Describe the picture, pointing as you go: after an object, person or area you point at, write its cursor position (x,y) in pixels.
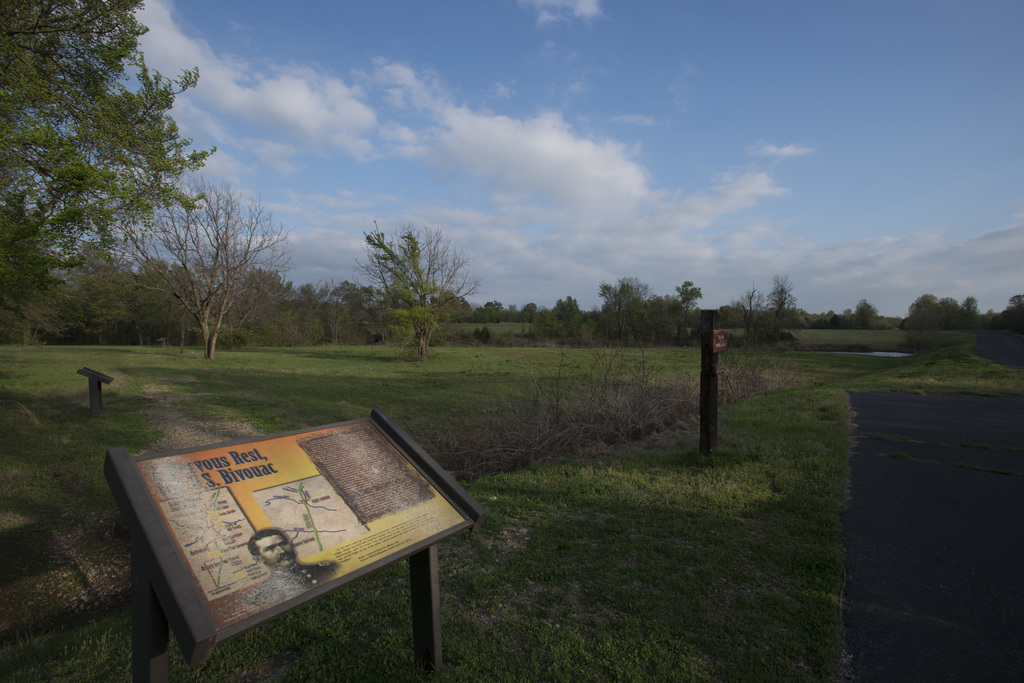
In this image I can see the board (212,559). On the board (245,565) I can see the person (253,544) and the text (363,500). It is to the side of the road (867,468). In the background (162,301) I can see the trees (267,273), clouds (360,141) and the blue sky (708,103).
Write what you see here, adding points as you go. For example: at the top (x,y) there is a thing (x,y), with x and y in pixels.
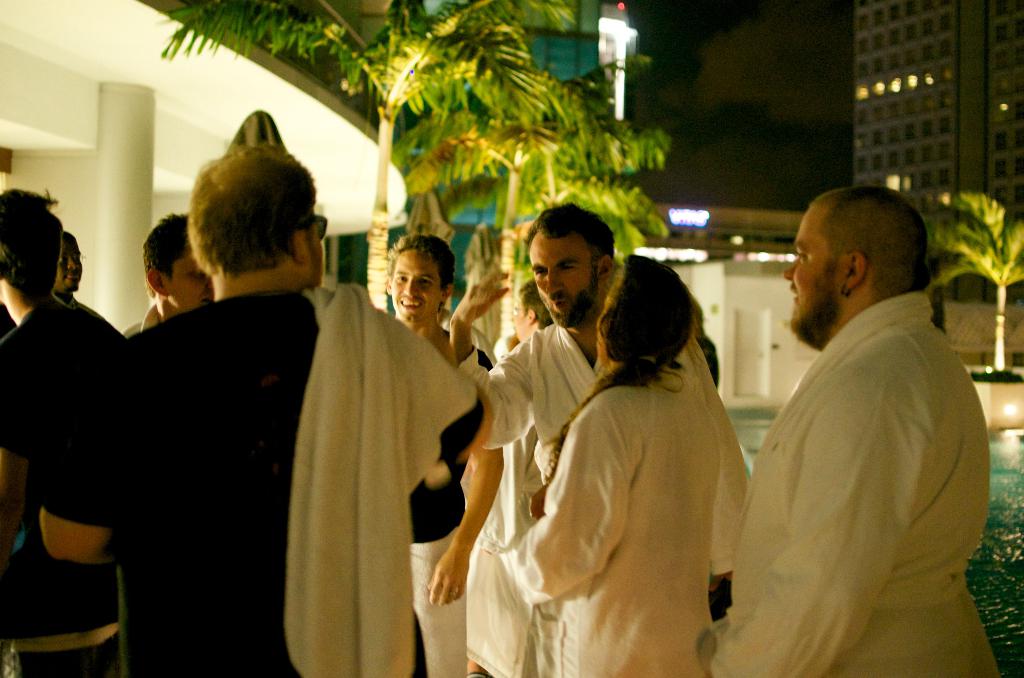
In the foreground of the picture (506,389) there are people (542,363) standing. On the right (995,477) there is a swimming pool (766,410). In the center of the picture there are palm trees (546,135). The background (1010,73) is blurred. In the background (879,116) there are buildings (718,258). On the left (97,115) there is a building (152,119).
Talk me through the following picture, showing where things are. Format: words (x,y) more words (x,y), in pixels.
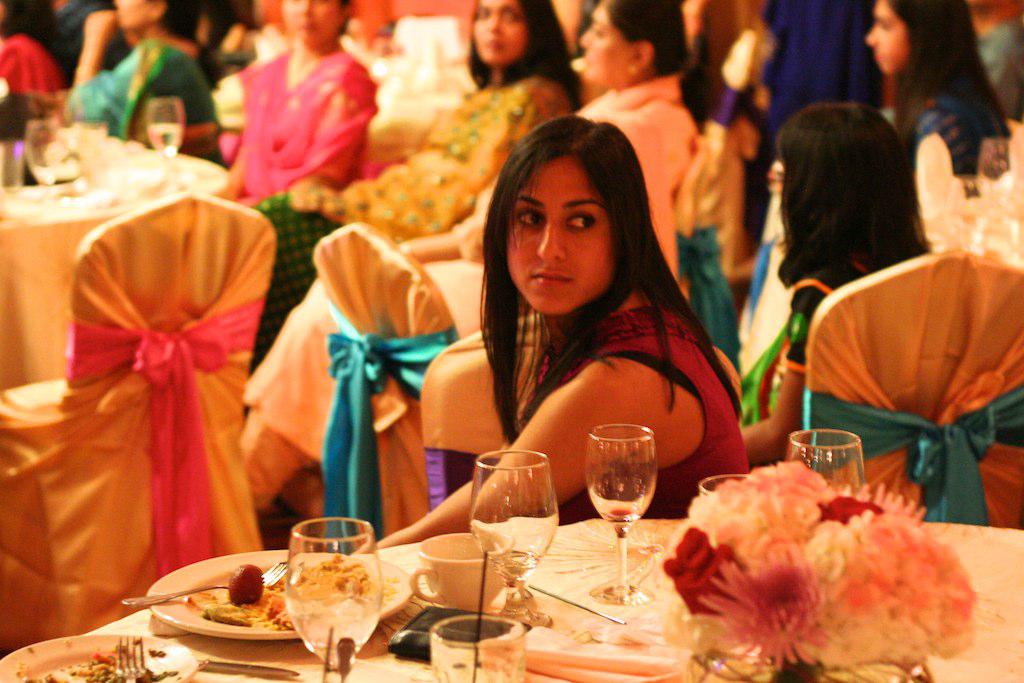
in this image i can a lot of women (605,299). in the front (608,454) there is a table (613,584) which lots of glasses (526,552) and a cup (437,577) and a plate (214,620) with food (261,615). in the right (886,592) front there is also a flower bouquet (812,574). the woman (716,450) at the front (636,409) is watching something. behind her there are many women (518,79) sitting on the chairs (734,76).
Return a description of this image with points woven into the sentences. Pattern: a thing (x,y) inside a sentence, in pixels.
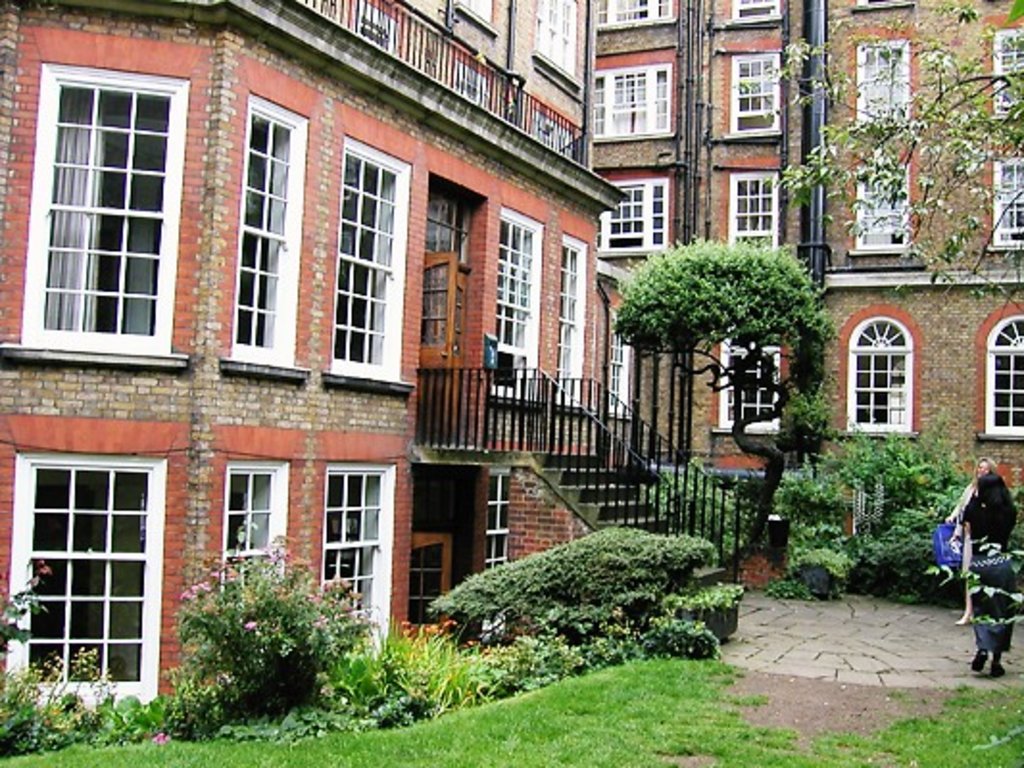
In this image we can see the buildings (645,402), there are some plants (284,594), trees (724,252), flowers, windows (390,294), persons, grass (576,693) and stairs (570,468).
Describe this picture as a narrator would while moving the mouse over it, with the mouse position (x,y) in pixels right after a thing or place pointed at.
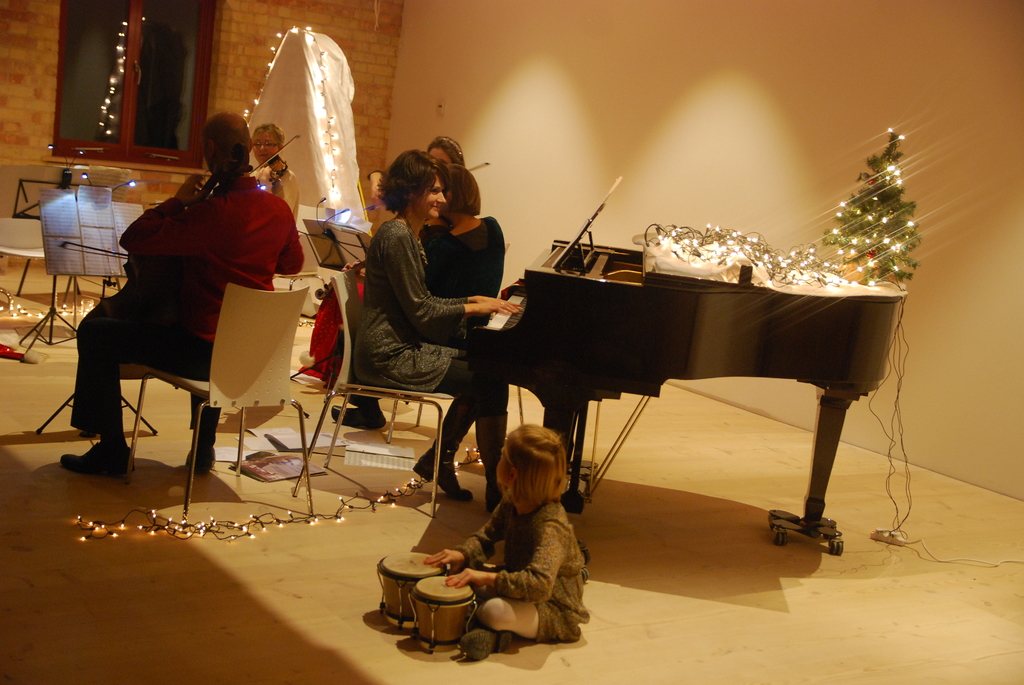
In the image we can see there are people (363,320) who are sitting on chair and they are playing musical instruments (467,606).
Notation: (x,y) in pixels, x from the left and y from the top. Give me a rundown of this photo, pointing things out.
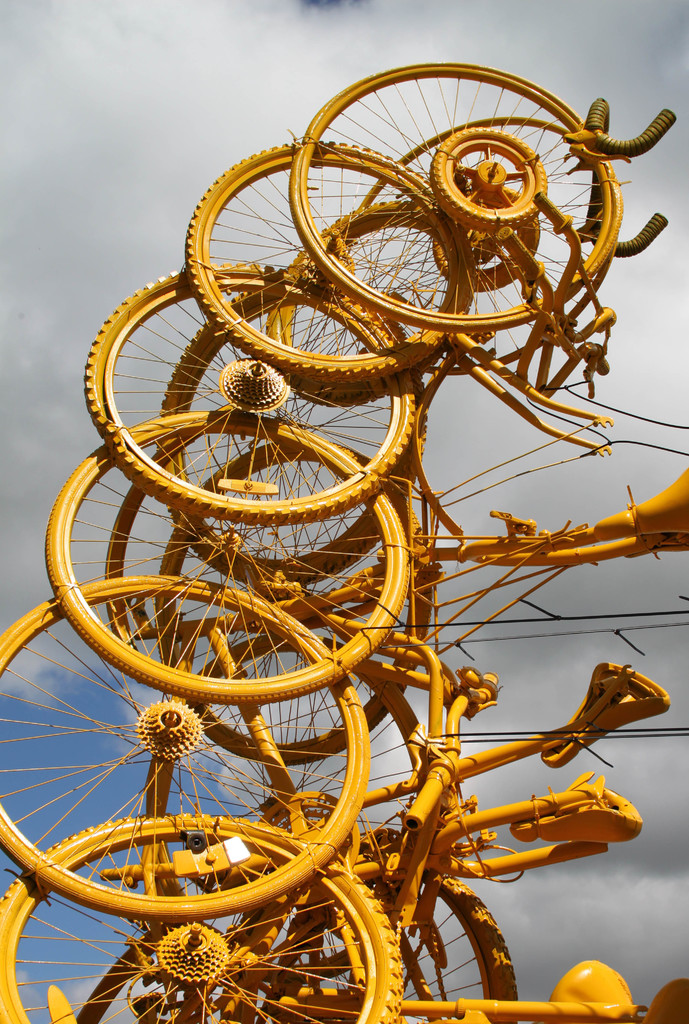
In this image we can see many bicycles (331,834). We can see the clouds (139,156) in the sky (145,207).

TASK TO COMPLETE: Strip the images and reproduce the remaining records precisely.

COMPLETED EXERCISE:
Describe the picture, pointing as you go: after an object, person or area you point at, write its cursor position (x,y) in pixels.
In this image I can see the board (212,559). On the board (245,565) I can see the person (253,544) and the text (363,500). It is to the side of the road (867,468). In the background (162,301) I can see the trees (267,273), clouds (360,141) and the blue sky (708,103).
Write what you see here, adding points as you go. For example: at the top (x,y) there is a thing (x,y), with x and y in pixels.
In the foreground of the picture (506,389) there are people (542,363) standing. On the right (995,477) there is a swimming pool (766,410). In the center of the picture there are palm trees (546,135). The background (1010,73) is blurred. In the background (879,116) there are buildings (718,258). On the left (97,115) there is a building (152,119).
Talk me through the following picture, showing where things are. Format: words (x,y) more words (x,y), in pixels.
in this image i can a lot of women (605,299). in the front (608,454) there is a table (613,584) which lots of glasses (526,552) and a cup (437,577) and a plate (214,620) with food (261,615). in the right (886,592) front there is also a flower bouquet (812,574). the woman (716,450) at the front (636,409) is watching something. behind her there are many women (518,79) sitting on the chairs (734,76).
Return a description of this image with points woven into the sentences. Pattern: a thing (x,y) inside a sentence, in pixels.
In this image we can see the buildings (645,402), there are some plants (284,594), trees (724,252), flowers, windows (390,294), persons, grass (576,693) and stairs (570,468).
Describe this picture as a narrator would while moving the mouse over it, with the mouse position (x,y) in pixels right after a thing or place pointed at.
In the image we can see there are people (363,320) who are sitting on chair and they are playing musical instruments (467,606).
Notation: (x,y) in pixels, x from the left and y from the top. Give me a rundown of this photo, pointing things out.
In this image we can see many bicycles (331,834). We can see the clouds (139,156) in the sky (145,207).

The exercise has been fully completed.